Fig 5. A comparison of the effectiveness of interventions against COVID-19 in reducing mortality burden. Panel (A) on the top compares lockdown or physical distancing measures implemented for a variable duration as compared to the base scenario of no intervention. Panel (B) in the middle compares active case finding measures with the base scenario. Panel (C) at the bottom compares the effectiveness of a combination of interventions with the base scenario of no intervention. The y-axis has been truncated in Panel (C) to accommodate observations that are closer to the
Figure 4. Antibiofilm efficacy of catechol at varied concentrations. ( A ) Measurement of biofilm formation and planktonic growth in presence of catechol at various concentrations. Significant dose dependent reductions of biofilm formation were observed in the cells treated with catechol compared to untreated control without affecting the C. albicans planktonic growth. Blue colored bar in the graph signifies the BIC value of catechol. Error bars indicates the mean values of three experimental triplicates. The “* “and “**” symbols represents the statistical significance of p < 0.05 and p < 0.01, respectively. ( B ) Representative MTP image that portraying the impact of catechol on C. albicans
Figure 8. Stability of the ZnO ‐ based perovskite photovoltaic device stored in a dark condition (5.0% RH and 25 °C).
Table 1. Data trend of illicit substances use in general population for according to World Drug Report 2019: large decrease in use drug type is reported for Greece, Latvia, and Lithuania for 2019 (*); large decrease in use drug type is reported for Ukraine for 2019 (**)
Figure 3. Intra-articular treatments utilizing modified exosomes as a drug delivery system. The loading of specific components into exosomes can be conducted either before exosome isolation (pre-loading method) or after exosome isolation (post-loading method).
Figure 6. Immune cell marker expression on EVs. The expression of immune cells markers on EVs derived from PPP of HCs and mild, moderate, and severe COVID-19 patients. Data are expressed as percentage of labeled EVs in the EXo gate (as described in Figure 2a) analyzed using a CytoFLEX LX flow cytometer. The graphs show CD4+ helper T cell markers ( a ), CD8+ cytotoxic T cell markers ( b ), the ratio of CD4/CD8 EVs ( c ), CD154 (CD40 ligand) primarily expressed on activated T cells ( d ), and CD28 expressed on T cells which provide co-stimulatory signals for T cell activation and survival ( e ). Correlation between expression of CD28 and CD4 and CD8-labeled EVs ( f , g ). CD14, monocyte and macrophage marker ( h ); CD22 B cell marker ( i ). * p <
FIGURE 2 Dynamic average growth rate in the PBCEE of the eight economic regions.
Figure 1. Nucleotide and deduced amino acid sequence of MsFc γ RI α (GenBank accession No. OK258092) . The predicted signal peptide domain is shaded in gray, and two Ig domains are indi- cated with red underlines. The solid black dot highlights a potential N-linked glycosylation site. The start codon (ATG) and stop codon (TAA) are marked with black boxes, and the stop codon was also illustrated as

====

> [WHAT IS EXPECTED]: What you give back must match the records word for word.

> [EXERCISE OUTPUT]:
Fig 5. A comparison of the effectiveness of interventions against COVID-19 in reducing mortality burden. Panel (A) on the top compares lockdown or physical distancing measures implemented for a variable duration as compared to the base scenario of no intervention. Panel (B) in the middle compares active case finding measures with the base scenario. Panel (C) at the bottom compares the effectiveness of a combination of interventions with the base scenario of no intervention. The y-axis has been truncated in Panel (C) to accommodate observations that are closer to the
Figure 4. Antibiofilm efficacy of catechol at varied concentrations. ( A ) Measurement of biofilm formation and planktonic growth in presence of catechol at various concentrations. Significant dose dependent reductions of biofilm formation were observed in the cells treated with catechol compared to untreated control without affecting the C. albicans planktonic growth. Blue colored bar in the graph signifies the BIC value of catechol. Error bars indicates the mean values of three experimental triplicates. The “* “and “**” symbols represents the statistical significance of p < 0.05 and p < 0.01, respectively. ( B ) Representative MTP image that portraying the impact of catechol on C. albicans
Figure 8. Stability of the ZnO ‐ based perovskite photovoltaic device stored in a dark condition (5.0% RH and 25 °C).
Table 1. Data trend of illicit substances use in general population for according to World Drug Report 2019: large decrease in use drug type is reported for Greece, Latvia, and Lithuania for 2019 (*); large decrease in use drug type is reported for Ukraine for 2019 (**)
Figure 3. Intra-articular treatments utilizing modified exosomes as a drug delivery system. The loading of specific components into exosomes can be conducted either before exosome isolation (pre-loading method) or after exosome isolation (post-loading method).
Figure 6. Immune cell marker expression on EVs. The expression of immune cells markers on EVs derived from PPP of HCs and mild, moderate, and severe COVID-19 patients. Data are expressed as percentage of labeled EVs in the EXo gate (as described in Figure 2a) analyzed using a CytoFLEX LX flow cytometer. The graphs show CD4+ helper T cell markers ( a ), CD8+ cytotoxic T cell markers ( b ), the ratio of CD4/CD8 EVs ( c ), CD154 (CD40 ligand) primarily expressed on activated T cells ( d ), and CD28 expressed on T cells which provide co-stimulatory signals for T cell activation and survival ( e ). Correlation between expression of CD28 and CD4 and CD8-labeled EVs ( f , g ). CD14, monocyte and macrophage marker ( h ); CD22 B cell marker ( i ). * p <
FIGURE 2 Dynamic average growth rate in the PBCEE of the eight economic regions.
Figure 1. Nucleotide and deduced amino acid sequence of MsFc γ RI α (GenBank accession No. OK258092) . The predicted signal peptide domain is shaded in gray, and two Ig domains are indi- cated with red underlines. The solid black dot highlights a potential N-linked glycosylation site. The start codon (ATG) and stop codon (TAA) are marked with black boxes, and the stop codon was also illustrated as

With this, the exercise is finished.